* **Text block**:
[Start of section]

In this post hoc longitudinal analysis of the Clot Lysis: Evaluating Accelerated Resolution of Intraventricular Hemorrhage phase 3 trial (CLEAR-III) and the Minimally Invasive Surgery Plus Alteplase for Intracerebral Hemorrhage Evacuation (MISTIE-III) phase 3 trial, more than 40% of patients with poor outcome at day 30 recovered to good outcome by 1 year. Inclusion of hospital events and hematoma volume reduction was significantly associated with enhanced discrimination of eventual functional recovery at 1 year.
The findings indicate that hospital events significantly influenced long-term functional recovery after ICH and IVH, suggesting that aggressive ICH and IVH resolution and prevention of systemic complications and cerebral ischemic injury may promote better outcomes among patients with ICH and IVH with high clinical severity.
Patients who survive severe intracerebral hemorrhage (ICH) and intraventricular hemorrhage (IVH) typically have poor functional outcome in the short term and understanding of future recovery is limited.
To describe 1-year recovery trajectories among ICH and IVH survivors with initial severe disability and assess the association of hospital events with long-term recovery.
Design, Setting, and Participants
This post hoc analysis pooled all individual patient data from the Clot Lysis: Evaluating Accelerated Resolution of Intraventricular Hemorrhage phase 3 trial (CLEAR-III) and the Minimally Invasive Surgery Plus Alteplase for Intracerebral Hemorrhage Evacuation (MISTIE-III) phase 3 trial in multiple centers across the US, Canada, Europe, and Asia. Patients were enrolled from August 1, 2010, to September 30, 2018, with a follow-up duration of 1 year. Of 999 enrolled patients, 724 survived with a day 30 modified Rankin Scale score (mRS) of 4 to 5 after excluding 13 participants with missing day 30 mRS. An additional 9 patients were excluded because of missing 1-year mRS. The final pooled cohort included 715 patients (71.6%) with day 30 mRS 4 to 5. Data were analyzed from July 2019 to January 2022.
CLEAR-III participants randomized to intraventricular alteplase vs placebo. MISTIE-III participants randomized to stereotactic thrombolysis of hematoma vs standard medical care.
Main Outcomes and Measures
Primary outcome was 1-year mRS. Patients were dichotomized into good outcome at 1 year (mRS 0 to 3) vs poor outcome at 1 year (mRS 4 to 6). Multivariable logistic regression models assessed associations between prospectively adjudicated hospital events and 1-year good outcome after adjusting for demographic characteristics, ICH and IVH severity, and trial cohort.

[End of section]

(Saved data entries)
[Start of section]

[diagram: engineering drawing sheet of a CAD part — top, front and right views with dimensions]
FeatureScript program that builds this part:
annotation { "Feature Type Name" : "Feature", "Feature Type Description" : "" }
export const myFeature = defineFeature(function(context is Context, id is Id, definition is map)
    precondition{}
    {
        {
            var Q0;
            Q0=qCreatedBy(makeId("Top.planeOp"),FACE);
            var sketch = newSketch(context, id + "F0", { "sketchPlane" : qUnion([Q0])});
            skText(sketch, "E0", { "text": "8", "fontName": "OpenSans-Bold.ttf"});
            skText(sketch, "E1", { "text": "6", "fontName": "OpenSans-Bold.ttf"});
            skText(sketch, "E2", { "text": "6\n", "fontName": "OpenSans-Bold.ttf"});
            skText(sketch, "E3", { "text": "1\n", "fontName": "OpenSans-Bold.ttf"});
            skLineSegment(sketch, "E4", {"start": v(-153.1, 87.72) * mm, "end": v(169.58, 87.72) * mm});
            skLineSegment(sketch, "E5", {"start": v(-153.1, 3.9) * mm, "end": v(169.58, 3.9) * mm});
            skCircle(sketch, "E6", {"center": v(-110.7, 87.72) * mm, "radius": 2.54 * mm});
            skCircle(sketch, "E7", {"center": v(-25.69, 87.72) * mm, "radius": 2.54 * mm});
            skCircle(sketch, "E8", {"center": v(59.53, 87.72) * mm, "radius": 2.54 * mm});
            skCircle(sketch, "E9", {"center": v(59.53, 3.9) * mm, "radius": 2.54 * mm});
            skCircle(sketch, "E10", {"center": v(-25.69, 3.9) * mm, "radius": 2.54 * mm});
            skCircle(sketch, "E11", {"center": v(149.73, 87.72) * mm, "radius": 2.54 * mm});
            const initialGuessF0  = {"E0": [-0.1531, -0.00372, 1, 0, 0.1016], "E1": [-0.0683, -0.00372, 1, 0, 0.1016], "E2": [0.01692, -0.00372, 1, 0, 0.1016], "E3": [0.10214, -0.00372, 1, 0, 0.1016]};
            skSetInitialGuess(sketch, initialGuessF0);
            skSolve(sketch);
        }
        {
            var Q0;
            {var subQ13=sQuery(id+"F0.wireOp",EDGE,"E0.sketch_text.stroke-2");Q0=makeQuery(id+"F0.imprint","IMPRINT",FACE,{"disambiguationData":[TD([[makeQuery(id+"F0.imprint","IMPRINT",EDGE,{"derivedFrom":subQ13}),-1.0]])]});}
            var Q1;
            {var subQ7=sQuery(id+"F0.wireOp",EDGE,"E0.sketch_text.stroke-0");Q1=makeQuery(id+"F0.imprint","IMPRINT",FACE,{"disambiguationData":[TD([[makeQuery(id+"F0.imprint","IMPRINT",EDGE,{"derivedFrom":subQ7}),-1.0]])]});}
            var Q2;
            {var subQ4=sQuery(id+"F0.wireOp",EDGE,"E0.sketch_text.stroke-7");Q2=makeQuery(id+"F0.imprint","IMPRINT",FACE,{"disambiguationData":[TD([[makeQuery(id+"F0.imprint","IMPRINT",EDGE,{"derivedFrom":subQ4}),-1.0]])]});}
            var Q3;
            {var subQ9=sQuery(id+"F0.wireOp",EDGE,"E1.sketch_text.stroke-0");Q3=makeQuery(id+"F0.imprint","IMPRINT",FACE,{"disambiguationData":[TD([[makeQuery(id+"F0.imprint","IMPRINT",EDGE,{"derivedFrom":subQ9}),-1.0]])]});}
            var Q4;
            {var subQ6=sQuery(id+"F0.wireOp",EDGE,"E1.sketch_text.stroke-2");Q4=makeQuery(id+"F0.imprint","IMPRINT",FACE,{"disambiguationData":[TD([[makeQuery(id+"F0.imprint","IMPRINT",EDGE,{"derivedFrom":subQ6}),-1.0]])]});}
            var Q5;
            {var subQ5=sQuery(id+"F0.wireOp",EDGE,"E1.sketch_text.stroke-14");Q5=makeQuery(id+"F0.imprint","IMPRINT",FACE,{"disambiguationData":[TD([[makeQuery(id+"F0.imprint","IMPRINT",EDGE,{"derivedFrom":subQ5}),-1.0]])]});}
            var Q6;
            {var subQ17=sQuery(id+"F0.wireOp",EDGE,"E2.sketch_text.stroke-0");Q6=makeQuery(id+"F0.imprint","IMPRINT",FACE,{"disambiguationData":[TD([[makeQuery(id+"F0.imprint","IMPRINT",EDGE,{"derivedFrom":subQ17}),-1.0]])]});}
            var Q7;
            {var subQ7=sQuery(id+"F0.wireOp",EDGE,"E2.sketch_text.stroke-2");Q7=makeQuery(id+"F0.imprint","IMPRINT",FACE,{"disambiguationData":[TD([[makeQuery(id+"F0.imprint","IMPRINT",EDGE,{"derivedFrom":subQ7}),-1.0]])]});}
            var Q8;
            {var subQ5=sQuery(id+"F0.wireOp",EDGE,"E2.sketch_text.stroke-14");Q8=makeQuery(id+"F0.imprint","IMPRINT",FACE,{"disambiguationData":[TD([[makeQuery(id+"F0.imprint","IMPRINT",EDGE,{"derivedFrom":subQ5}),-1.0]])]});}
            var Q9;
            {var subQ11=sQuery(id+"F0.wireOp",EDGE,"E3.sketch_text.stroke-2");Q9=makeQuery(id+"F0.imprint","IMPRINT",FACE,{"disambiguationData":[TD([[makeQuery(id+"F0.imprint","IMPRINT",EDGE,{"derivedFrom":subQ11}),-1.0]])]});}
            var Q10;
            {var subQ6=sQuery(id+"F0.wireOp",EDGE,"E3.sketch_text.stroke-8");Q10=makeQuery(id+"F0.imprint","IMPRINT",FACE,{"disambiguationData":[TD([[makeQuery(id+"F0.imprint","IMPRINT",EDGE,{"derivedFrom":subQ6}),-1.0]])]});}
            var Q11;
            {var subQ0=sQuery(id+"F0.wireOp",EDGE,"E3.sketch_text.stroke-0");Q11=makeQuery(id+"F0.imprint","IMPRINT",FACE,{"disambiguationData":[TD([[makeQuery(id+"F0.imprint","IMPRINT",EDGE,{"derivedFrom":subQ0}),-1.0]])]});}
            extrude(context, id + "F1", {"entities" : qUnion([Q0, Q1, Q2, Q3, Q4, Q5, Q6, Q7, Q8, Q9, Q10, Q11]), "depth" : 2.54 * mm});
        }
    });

[End of section]

* **About this task**: In the hemorrhage study text, write out the passage that begins with the words "Patients who survive" and ends after the words "with long-term recovery.".

* **Exercise solution**:
Patients who survive severe intracerebral hemorrhage (ICH) and intraventricular hemorrhage (IVH) typically have poor functional outcome in the short term and understanding of future recovery is limited.
To describe 1-year recovery trajectories among ICH and IVH survivors with initial severe disability and assess the association of hospital events with long-term recovery.